Romanus
28.07.2011 16:09:36
Man muß sie meist händisch nachjustieren,was bei kleinen Bögen gar nicht so leicht ist,weil die Justierungspunkte so eng beeinanderliegen,daß man,(wenn man nicht gerade gelernter Mikrochirurg ist !) leicht den falschen Justierungspunkt erwischt,was dann zu nahezu irreparablen Deformierungen führt.
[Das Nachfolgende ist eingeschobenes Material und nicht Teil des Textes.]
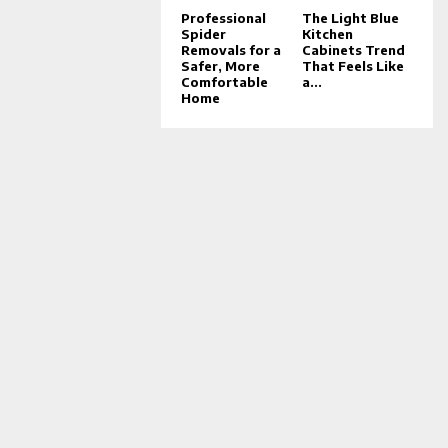
Professional
The Light Blue
Spider
Kitchen
Removals for a
Cabinets Trend
Safer, More
That Feels Like
Comfortable
a...
Home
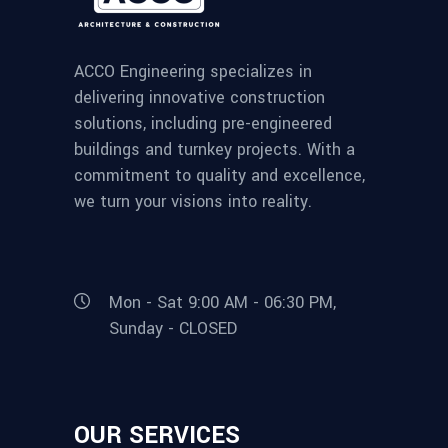
ACCO Engineering specializes in
delivering innovative construction
solutions, including pre-engineered
buildings and turnkey projects. With a
commitment to quality and excellence,
we turn your visions into reality.
Mon - Sat 9:00 AM - 06:30 PM,
Sunday - CLOSED
OUR SERVICES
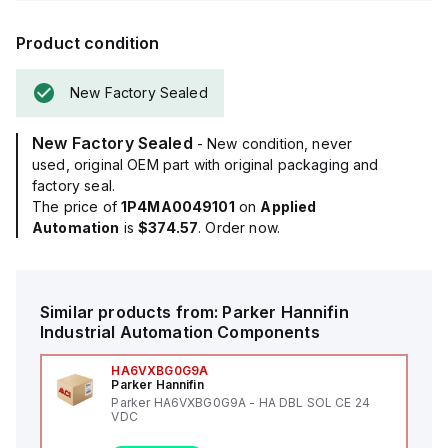
Product condition
New Factory Sealed
New Factory Sealed
- New condition, never
used, original OEM part with original packaging and
factory seal.
The price of
1P4MA0049101
on
Applied
Automation
is
$374.57
. Order now.
Similar products from:
Parker Hannifin
Industrial Automation Components
HA6VXBG0G9A
Parker Hannifin
Parker HA6VXBG0G9A - HA DBL SOL CE 24
VDC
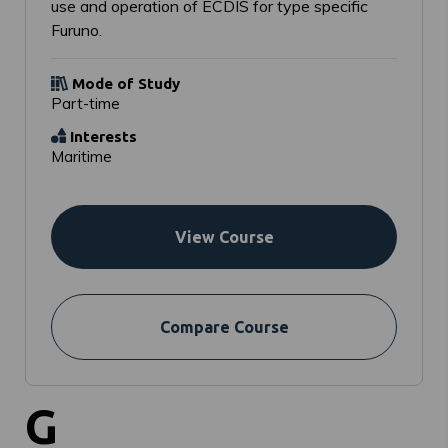
use and operation of ECDIS for type specific
Furuno.
Mode of Study
Part-time
Interests
Maritime
View Course
Compare Course
G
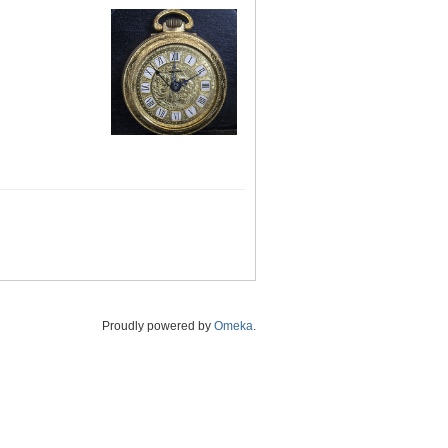
Proudly powered by
Omeka
.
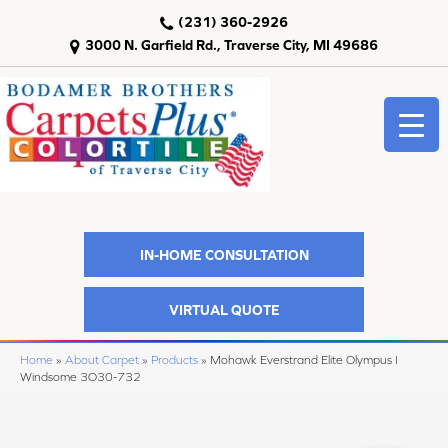
(231) 360-2926
3000 N. Garfield Rd., Traverse City, MI 49686
IN-HOME CONSULTATION
VIRTUAL QUOTE
Home
»
About Carpet
»
Products
»
Mohawk Everstrand Elite Olympus I
Windsome 3O30-732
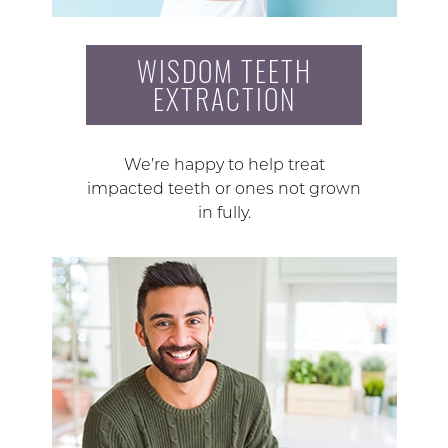
WISDOM TEETH
EXTRACTION
We’re happy to help treat
impacted teeth or ones not grown
in fully.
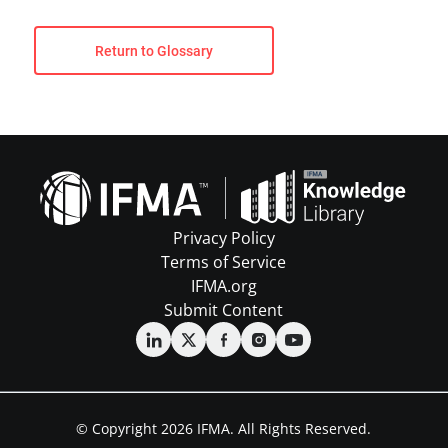
Return to Glossary
Privacy Policy
Terms of Service
IFMA.org
Submit Content
© Copyright 2026 IFMA. All Rights Reserved.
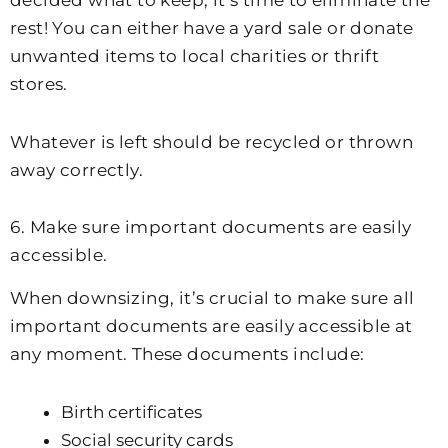
rest! You can either have a yard sale or donate
unwanted items to local charities or thrift
stores.
Whatever is left should be recycled or thrown
away correctly.
6. Make sure important documents are easily
accessible.
When downsizing, it’s crucial to make sure all
important documents are easily accessible at
any moment. These documents include:
Birth certificates
Social security cards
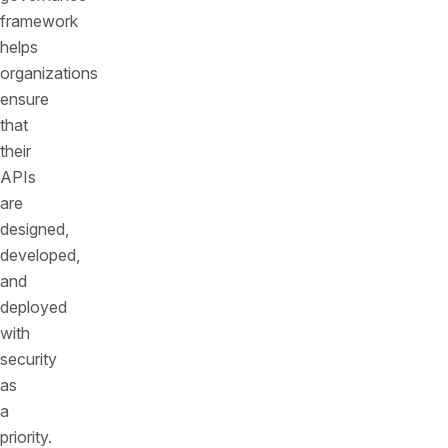
framework
helps
organizations
ensure
that
their
APIs
are
designed,
developed,
and
deployed
with
security
as
a
priority.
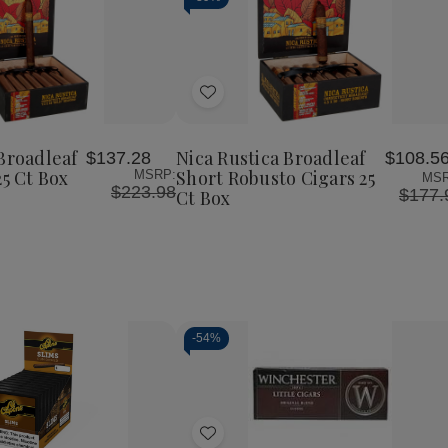
Add
to
Wish
Broadleaf
Nica Rustica Broadleaf
$137.28
$108.5
List
25 Ct Box
Short Robusto Cigars 25
MSRP:
MSR
$223.98
$177.
Ct Box
-
54%
Decrease
Increase
Quantity
Quantity
of
of
Add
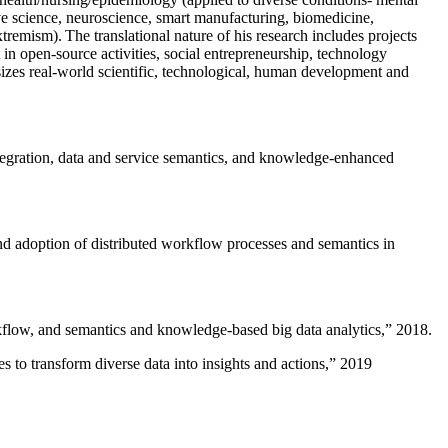
ive science, neuroscience, smart manufacturing, biomedicine,
remism). The translational nature of his research includes projects
 in open-source activities, social entrepreneurship, technology
sizes real-world scientific, technological, human development and
ntegration, data and service semantics, and knowledge-enhanced
and adoption of distributed workflow processes and semantics in
rkflow, and semantics and knowledge-based big data analytics
,” 2018.
 to transform diverse data into insights and actions
,” 2019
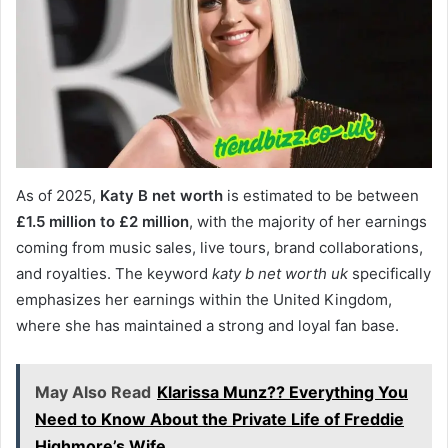
As of 2025,
Katy B net worth
is estimated to be between
£1.5 million to £2 million
, with the majority of her earnings
coming from music sales, live tours, brand collaborations,
and royalties. The keyword
katy b net worth uk
specifically
emphasizes her earnings within the United Kingdom,
where she has maintained a strong and loyal fan base.
May Also Read
Klarissa Munz?? Everything You
Need to Know About the Private Life of Freddie
Highmore’s Wife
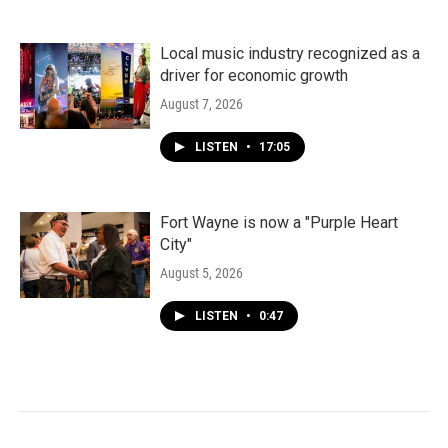
Local music industry recognized as a
driver for economic growth
August 7, 2026
LISTEN
•
17:05
Fort Wayne is now a "Purple Heart
City"
August 5, 2026
LISTEN
•
0:47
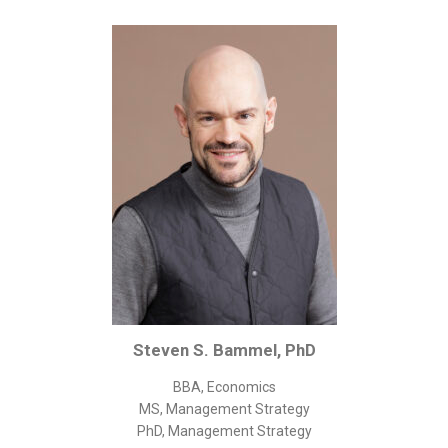
Corporate/Business Legal
Intellectual Property
Public Sector
Other
Medical
Academic & Scientific
Personal
Dimensions
Strict Best-Practice Translation Quality
Responsive Service & Communication
Strong Security & Accountability
Steven S. Bammel, PhD
Flexible Korean Translation Certification
BBA, Economics
Documents
MS, Management Strategy
PhD, Management Strategy
Korean Family Documents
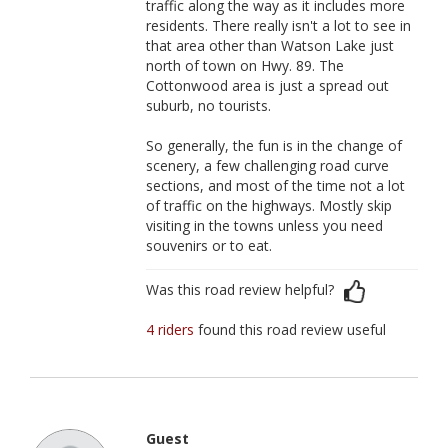
traffic along the way as it includes more
residents. There really isn't a lot to see in
that area other than Watson Lake just
north of town on Hwy. 89. The
Cottonwood area is just a spread out
suburb, no tourists.
So generally, the fun is in the change of
scenery, a few challenging road curve
sections, and most of the time not a lot
of traffic on the highways. Mostly skip
visiting in the towns unless you need
souvenirs or to eat.
Was this road review helpful?
4 riders
found this road review useful
Guest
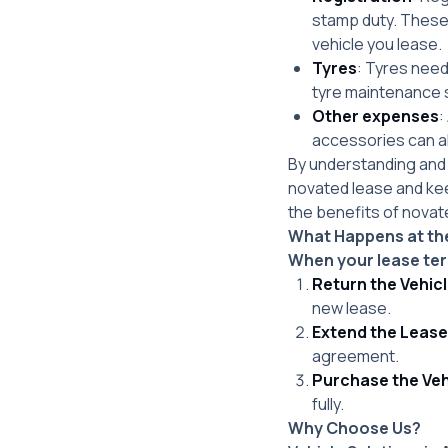
stamp duty. These 
vehicle you lease.
Tyres
: Tyres need
tyre maintenance s
Other expenses
:
accessories can al
By understanding and 
novated lease and ke
the benefits of novate
What Happens at the
When your lease ter
Return the Vehic
new lease.
Extend the Lease
agreement.
Purchase the Veh
fully.
Why Choose Us?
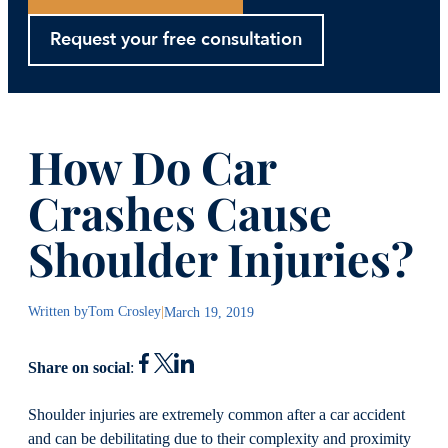
Request your free consultation
How Do Car
Crashes Cause
Shoulder Injuries?
Written by
Tom Crosley
|
March 19, 2019
Share on social
:
Shoulder injuries are extremely common after a car accident
and can be debilitating due to their complexity and proximity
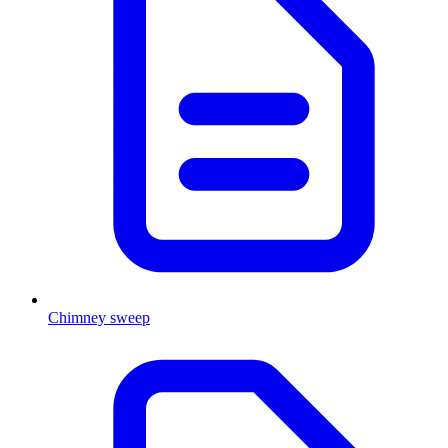
Chimney sweep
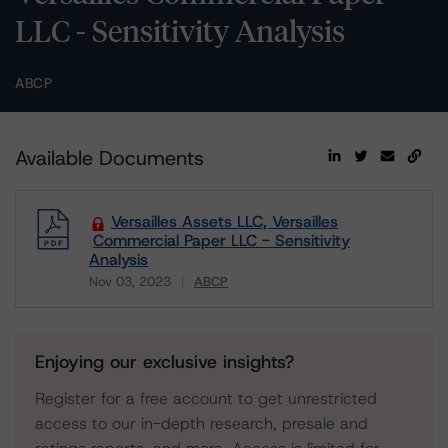
LLC - Sensitivity Analysis
ABCP
Available Documents
Versailles Assets LLC, Versailles
Commercial Paper LLC - Sensitivity
Analysis
Nov 03, 2023
ABCP
Download
Enjoying our exclusive insights?
Register for a free account to get unrestricted
access to our in-depth research, presale and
Dann kann man den Bindebogen nur mehr löschen und neu setzen und das Geduldspiel beginnt von vorne !
Das Setzen und Nachjustieren der Bindebögen ist oft zeitaufwendiger als der ganze übrige Notensatz !!!
Ich kapiere das einfach nicht:
Z.b. bei den Haltebögen gibt es doch eine Art Automatik,die auch gut funktioniert,ich mußte noch nie einen Haltebogen nachjustieren,(was außerdem bei Capella gar nicht möglich ist).
Warum geht das nicht auch bei den Bindebögen ???
erli68
06.09.2011 13:43:57
gerhard
06.09.2011 13:56:10
Romanus
23.09.2011 16:54:24
Wenn man einen Bindebogen gespiegelt hat und ihn anpassen will,wird er wieder zurückgespiegelt,d.h.,wenn man einen Bindebogen andersrum haben will,kommt man um das händische Ausrichten nicht herum.
Ich sehe hier für die Capella-Macher noch viel Verbesserungspotential !
endot
20.01.2014 09:16:19
In einer früheren Version von Capella gab es unter "Transponieren" sogar eine Funktion namens "Anpassen".
Will man einzelne doch noch nachjustieren, so bleibt dann wirklich nur die Futzelarbeit mit der Maus. Es geht aber leichter, wenn man vorübergehend eine stark vergrößerte Ansicht einstellt.